● **TO-DO ITEM**: The answer should consist of each line below that contains the word "pixels".

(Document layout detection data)
————

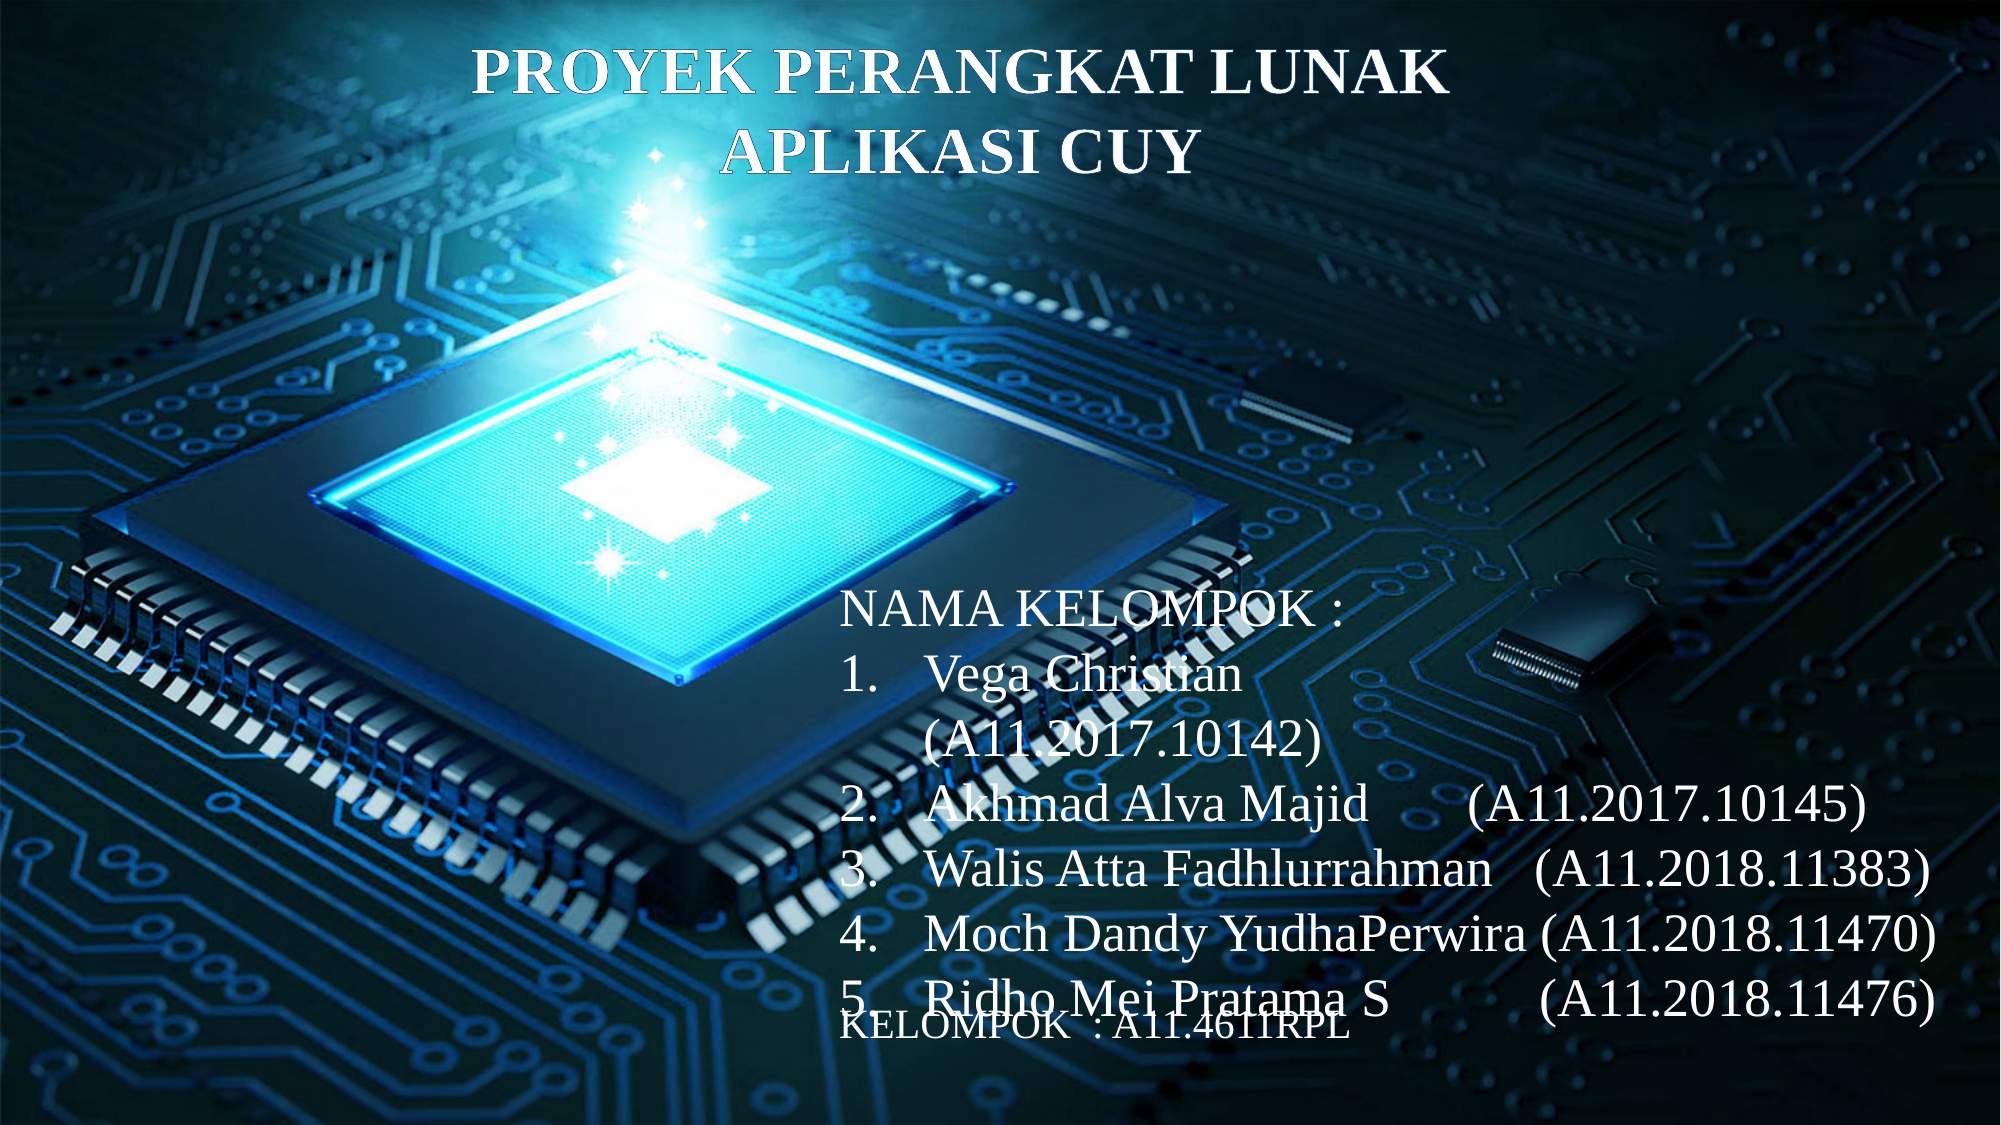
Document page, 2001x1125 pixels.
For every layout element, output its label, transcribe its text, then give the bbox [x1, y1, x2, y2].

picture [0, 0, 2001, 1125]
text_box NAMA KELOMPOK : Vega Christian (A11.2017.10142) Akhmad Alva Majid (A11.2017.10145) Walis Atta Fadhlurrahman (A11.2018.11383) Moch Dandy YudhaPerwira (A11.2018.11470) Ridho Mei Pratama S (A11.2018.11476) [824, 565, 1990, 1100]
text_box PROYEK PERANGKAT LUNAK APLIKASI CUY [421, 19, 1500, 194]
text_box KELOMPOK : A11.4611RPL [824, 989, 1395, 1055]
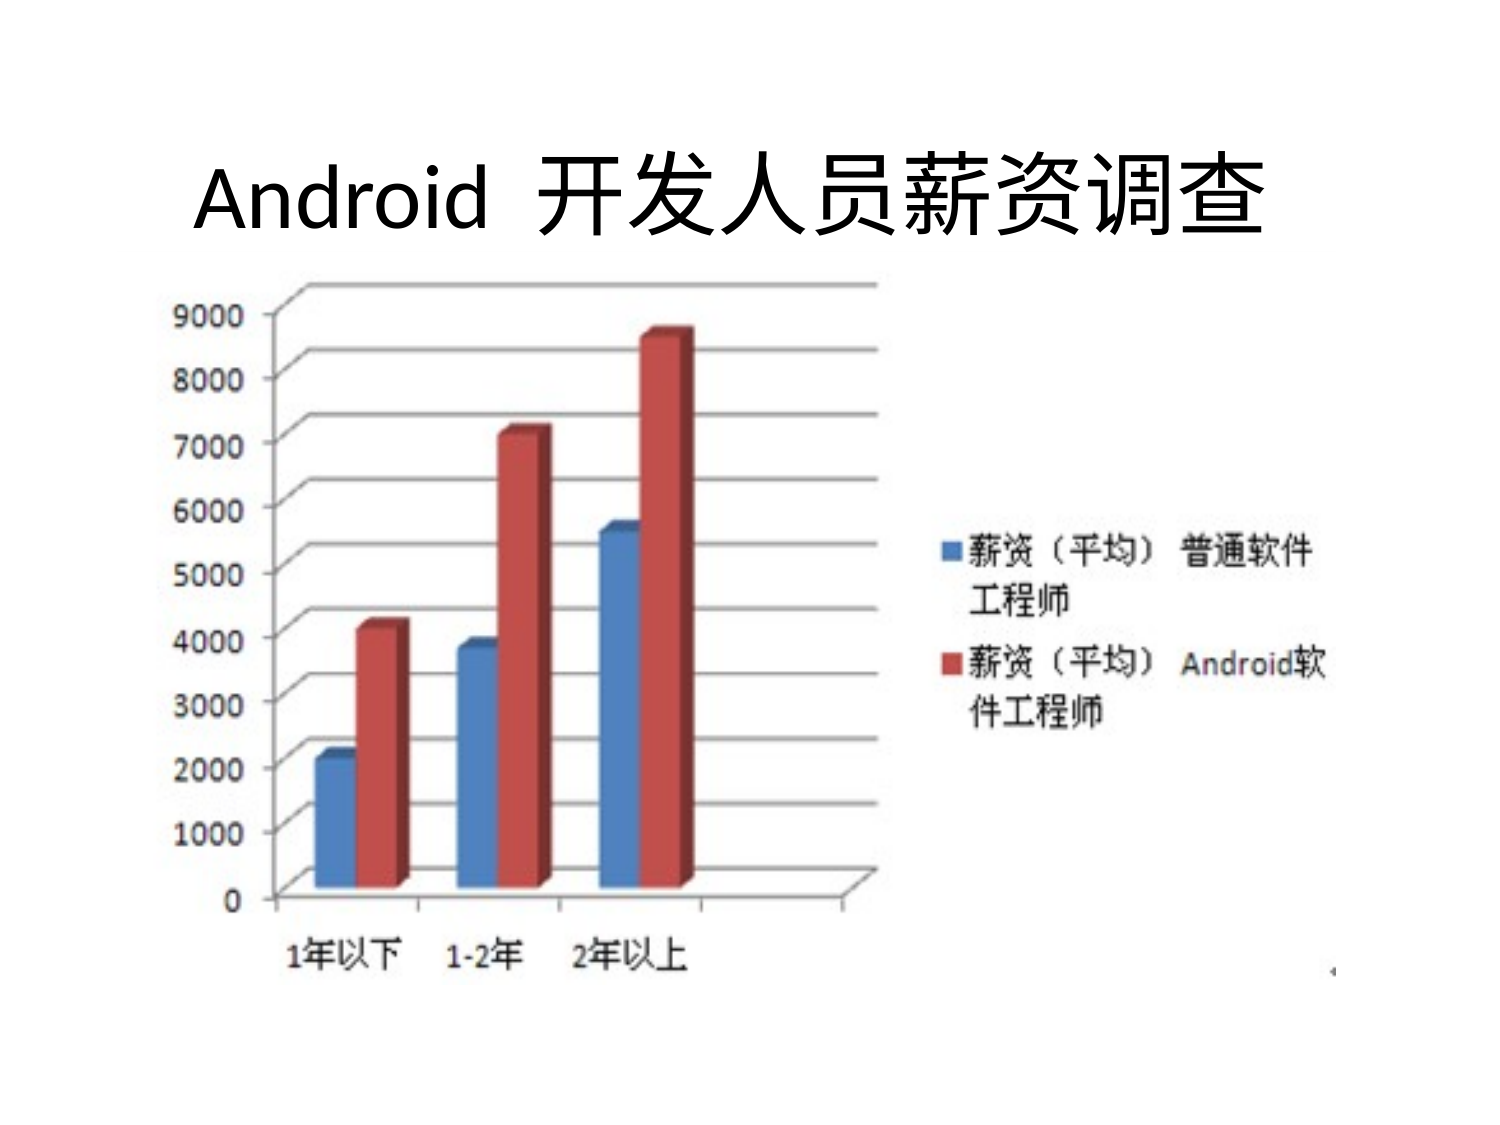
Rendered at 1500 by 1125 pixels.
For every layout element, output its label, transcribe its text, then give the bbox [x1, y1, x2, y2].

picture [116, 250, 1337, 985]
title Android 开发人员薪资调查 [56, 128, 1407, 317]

————

● **ANSWER FOR THE TASK**:
Document page, 2001x1125 pixels.
Rendered at 1500 by 1125 pixels.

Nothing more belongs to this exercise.